Julie Willems Van Dijk, Ph.D., M.S.N., is an associate scientist and the co-director of the County Health Rankings and Roadmaps Program, a collaboration between the Robert Wood Johnson Foundation and the University of Wisconsin (UW) Population Health Institute. Her research focuses on community health improvement planning processes. Prior to joining the Population Health Institute, she worked in local public health for 21 years as a public health nurse, director of nursing, and a health officer. She has served on numerous community boards, including the Aspirus Wausau Hospital Board of Directors, the Wausau School District Board of Education, the Wausau Child Care Board of Directors, the Marathon County United Way’s Local Initiatives for Excellence (LIFE) committee, and the Wausau/Marathon County Chamber of Commerce Leadership Wausau program. She received a Doctorate Degree in Nursing with an emphasis in Public Health Leadership from UW–Milwaukee. She also holds an M.S.N. from UW–Oshkosh and a B.S.N. from UW–Eau Claire. She is a graduate of the Robert Wood Johnson Foundation Nurse Executive Fellows program and the National Public Health Leadership Institute.
Steven Woolf, M.D., M.P.H., has served as director of the Virginia Commonwealth University (VCU) Center on Society and Health (formerly the VCU Center on Human Needs) since he established it in 2007. He is also professor of family medicine and population health at VCU. He has published more than 150 articles in a career that has focused on evidence-based medicine and the development of evidence-based clinical guidelines, with a special focus on preventive medicine, cancer screening, quality improvement, and social justice. His studies demonstrate that addressing poverty, education, and the causes of racial and ethnic disparities could accomplish far more to improve the health of Americans than investing predominantly in medical technological advances. In addition to scientific publications, he has tried to bring this message to policy makers and to the public through testimony in Congress, editorials in major newspapers, Web-based tools, and speeches.

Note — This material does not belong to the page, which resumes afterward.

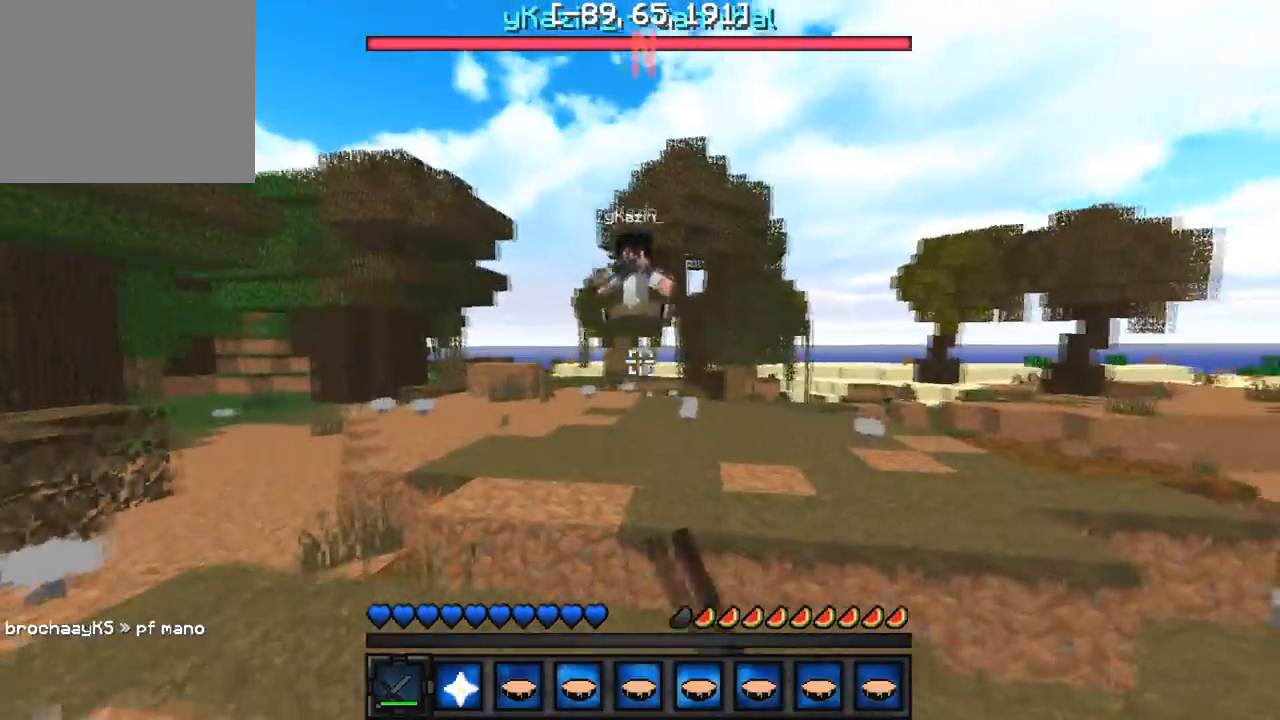
{"keys": ["a", "w"], "events": [[33, "a", "up"], [300, "a", "down"]]}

Kelly Worden, M.P.H., is a public health researcher at the U.S. Green Building Council (USGBC). Her work aims to propel action-oriented research on the intersection between the built environment and public health. Worden manages activities related to the Green Health Partnership between USGBC and the University of Virginia School of Medicine. She received an M.P.H. with a focus on Global Environmental Health from The George Washington University Milken Institute School of Public Health. She earned a B.S. in Human Biology from The University of Texas at Austin. Prior to joining USGBC, Ms. Worden supported global advocacy and communications efforts at the World Heart Federation in Geneva, Switzerland.